You could use third-party encryption, like TrueCrypt. That will let you decide what to encrypt.
 
Hello,

Thanks, I'll bookmark it if ever I'm forced to up(down)grade to Lion.

Loa
 
Just so you're not surprised later... Filevault 2 doesn't support software RAID volumes at all. You'll be warned upon installation of Lion as well with a failure at the end of trying to enable Filevault 2 on software RAID volumes (don't ask me why they provide your key, let you submit recovery questions to Apple and THEN fail).
 
Hello,

Just so you're not surprised later... Filevault 2 doesn't support software RAID volumes at all.

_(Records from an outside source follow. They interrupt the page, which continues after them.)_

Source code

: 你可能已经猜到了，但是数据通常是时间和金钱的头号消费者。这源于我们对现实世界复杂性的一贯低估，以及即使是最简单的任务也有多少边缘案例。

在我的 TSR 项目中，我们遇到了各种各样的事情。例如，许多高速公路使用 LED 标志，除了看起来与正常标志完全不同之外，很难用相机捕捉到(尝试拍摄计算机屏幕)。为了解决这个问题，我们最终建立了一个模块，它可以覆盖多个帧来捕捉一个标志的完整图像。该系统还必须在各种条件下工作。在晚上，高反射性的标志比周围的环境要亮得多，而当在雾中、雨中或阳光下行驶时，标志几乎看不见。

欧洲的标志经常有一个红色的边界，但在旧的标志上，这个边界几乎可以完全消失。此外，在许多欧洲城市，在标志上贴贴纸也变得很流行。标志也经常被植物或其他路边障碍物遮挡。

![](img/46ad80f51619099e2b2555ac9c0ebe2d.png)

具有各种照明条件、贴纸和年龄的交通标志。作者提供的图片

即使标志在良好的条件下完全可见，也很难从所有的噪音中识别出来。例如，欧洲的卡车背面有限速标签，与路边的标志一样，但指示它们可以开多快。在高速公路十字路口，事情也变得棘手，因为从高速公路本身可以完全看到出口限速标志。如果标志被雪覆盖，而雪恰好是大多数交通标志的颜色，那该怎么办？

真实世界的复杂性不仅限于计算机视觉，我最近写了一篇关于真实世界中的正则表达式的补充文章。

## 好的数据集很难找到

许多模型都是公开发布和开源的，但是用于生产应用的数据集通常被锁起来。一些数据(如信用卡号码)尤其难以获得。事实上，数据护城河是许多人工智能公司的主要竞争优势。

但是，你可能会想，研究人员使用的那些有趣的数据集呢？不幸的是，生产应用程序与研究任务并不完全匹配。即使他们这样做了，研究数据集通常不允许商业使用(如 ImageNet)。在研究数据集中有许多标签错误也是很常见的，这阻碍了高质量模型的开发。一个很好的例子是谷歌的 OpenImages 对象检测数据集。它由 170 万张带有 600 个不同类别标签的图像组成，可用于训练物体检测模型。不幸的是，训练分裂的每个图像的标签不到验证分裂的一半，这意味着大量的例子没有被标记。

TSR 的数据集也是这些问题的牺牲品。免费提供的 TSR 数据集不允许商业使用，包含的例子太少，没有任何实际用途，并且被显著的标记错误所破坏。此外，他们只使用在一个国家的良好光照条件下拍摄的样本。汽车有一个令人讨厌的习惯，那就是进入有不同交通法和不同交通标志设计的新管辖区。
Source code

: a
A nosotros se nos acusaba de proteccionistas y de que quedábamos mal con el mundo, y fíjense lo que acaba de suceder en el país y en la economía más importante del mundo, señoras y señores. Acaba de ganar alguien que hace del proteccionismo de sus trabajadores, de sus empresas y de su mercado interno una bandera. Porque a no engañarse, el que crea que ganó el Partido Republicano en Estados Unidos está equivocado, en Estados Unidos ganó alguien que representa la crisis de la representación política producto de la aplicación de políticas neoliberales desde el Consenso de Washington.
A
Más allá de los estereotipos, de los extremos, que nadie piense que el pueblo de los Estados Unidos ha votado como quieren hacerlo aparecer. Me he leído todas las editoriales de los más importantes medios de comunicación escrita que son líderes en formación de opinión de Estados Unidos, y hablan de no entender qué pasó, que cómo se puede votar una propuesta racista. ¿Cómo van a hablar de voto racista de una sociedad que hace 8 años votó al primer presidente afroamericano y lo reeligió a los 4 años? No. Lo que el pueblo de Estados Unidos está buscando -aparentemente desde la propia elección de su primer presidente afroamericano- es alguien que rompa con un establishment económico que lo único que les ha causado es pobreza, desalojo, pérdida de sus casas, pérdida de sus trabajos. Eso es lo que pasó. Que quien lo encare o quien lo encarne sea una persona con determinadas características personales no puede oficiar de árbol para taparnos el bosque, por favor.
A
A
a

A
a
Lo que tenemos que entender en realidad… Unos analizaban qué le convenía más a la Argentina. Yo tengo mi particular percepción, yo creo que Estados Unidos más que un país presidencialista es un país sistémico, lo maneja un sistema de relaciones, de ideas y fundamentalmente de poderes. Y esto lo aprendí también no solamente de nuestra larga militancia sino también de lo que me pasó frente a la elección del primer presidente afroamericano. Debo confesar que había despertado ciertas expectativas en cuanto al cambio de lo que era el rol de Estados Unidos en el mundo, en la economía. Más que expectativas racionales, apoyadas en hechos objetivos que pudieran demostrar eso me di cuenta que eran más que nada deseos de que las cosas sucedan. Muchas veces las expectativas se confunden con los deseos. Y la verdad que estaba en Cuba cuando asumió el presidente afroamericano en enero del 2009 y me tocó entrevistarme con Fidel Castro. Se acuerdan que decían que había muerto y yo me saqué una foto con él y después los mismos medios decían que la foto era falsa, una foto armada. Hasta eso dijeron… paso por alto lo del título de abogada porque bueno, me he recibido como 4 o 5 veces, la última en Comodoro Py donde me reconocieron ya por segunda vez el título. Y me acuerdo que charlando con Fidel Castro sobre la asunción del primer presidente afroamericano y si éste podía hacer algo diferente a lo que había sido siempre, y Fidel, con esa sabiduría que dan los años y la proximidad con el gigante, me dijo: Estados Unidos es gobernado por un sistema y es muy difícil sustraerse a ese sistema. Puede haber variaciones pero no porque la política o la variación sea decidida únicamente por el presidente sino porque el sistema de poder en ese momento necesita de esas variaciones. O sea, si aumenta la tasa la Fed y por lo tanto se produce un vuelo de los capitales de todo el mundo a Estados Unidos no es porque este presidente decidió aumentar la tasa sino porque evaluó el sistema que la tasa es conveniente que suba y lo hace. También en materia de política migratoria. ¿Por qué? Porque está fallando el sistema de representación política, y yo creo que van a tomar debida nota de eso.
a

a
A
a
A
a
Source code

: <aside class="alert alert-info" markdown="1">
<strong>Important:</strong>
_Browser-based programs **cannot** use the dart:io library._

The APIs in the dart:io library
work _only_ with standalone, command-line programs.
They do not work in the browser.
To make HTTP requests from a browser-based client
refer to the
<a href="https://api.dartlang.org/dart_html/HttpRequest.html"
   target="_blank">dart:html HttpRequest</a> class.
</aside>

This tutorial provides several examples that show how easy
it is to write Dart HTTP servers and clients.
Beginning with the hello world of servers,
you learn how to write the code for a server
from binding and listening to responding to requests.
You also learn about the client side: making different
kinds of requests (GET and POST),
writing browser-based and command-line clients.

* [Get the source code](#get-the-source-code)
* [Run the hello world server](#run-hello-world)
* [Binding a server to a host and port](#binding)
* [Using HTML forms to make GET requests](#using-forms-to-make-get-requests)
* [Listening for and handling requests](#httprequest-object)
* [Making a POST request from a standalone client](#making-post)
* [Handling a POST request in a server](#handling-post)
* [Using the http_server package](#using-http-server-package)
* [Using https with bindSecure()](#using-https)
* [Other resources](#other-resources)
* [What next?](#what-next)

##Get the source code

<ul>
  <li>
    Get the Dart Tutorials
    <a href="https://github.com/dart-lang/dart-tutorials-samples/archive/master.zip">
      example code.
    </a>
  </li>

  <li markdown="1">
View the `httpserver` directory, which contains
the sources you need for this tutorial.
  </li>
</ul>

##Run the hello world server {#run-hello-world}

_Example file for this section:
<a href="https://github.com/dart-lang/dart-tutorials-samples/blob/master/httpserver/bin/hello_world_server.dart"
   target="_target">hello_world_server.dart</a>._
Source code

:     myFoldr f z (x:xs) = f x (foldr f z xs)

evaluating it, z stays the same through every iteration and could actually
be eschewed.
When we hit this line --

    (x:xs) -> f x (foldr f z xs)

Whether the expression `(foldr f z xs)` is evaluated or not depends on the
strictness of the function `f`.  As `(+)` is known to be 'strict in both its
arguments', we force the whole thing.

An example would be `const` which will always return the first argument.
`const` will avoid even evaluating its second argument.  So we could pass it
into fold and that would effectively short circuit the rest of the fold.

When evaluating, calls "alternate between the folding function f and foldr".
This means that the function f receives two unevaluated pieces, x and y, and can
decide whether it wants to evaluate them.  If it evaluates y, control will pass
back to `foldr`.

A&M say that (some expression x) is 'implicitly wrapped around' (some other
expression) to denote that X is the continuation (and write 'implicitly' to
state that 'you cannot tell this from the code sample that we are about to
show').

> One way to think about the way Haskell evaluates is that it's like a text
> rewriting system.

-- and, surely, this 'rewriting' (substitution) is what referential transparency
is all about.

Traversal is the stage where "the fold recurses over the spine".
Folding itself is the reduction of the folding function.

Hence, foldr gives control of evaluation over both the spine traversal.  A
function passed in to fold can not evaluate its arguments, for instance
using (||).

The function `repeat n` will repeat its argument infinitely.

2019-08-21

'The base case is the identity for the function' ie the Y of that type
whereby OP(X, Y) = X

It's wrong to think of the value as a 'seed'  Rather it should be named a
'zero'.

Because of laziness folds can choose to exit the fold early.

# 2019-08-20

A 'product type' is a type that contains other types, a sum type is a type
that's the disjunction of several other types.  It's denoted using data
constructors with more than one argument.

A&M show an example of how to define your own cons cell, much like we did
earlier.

Thanks for the warning, but I'm not really surprised. How many Mac users without a Mac Pro actually use software RAIDs? And it's becoming obviously clear that Apple is steering away from big heavy machines. :-(

Loa
 
You could use third-party encryption, like TrueCrypt. That will let you decide what to encrypt.
Truecrypt heavily relies on MacFUSE which does not work with any 64 bit kernel. You need to be using the 32 bit kernel. MacFUSE is an abandoned project so do not expect anything from that. Most software that relied upon it have ceased to exist or changed their innards so it works with 64 bit kernels. There are spin off projects for MacFUSE such as Fuse4X and OSXFUSE but that is still very early stage software and the software (truecrypt) needs to support it (although OSXFUSE is working on something where you don't have to). Might be something for the future but not now.

An alternative to truecrypt with be an encrypted disk image. It doesn't have certain features truecrypt has (plausible denyability) but it is in fact what the old filevault used (it stored the homedir in an encrypted sparsebundle).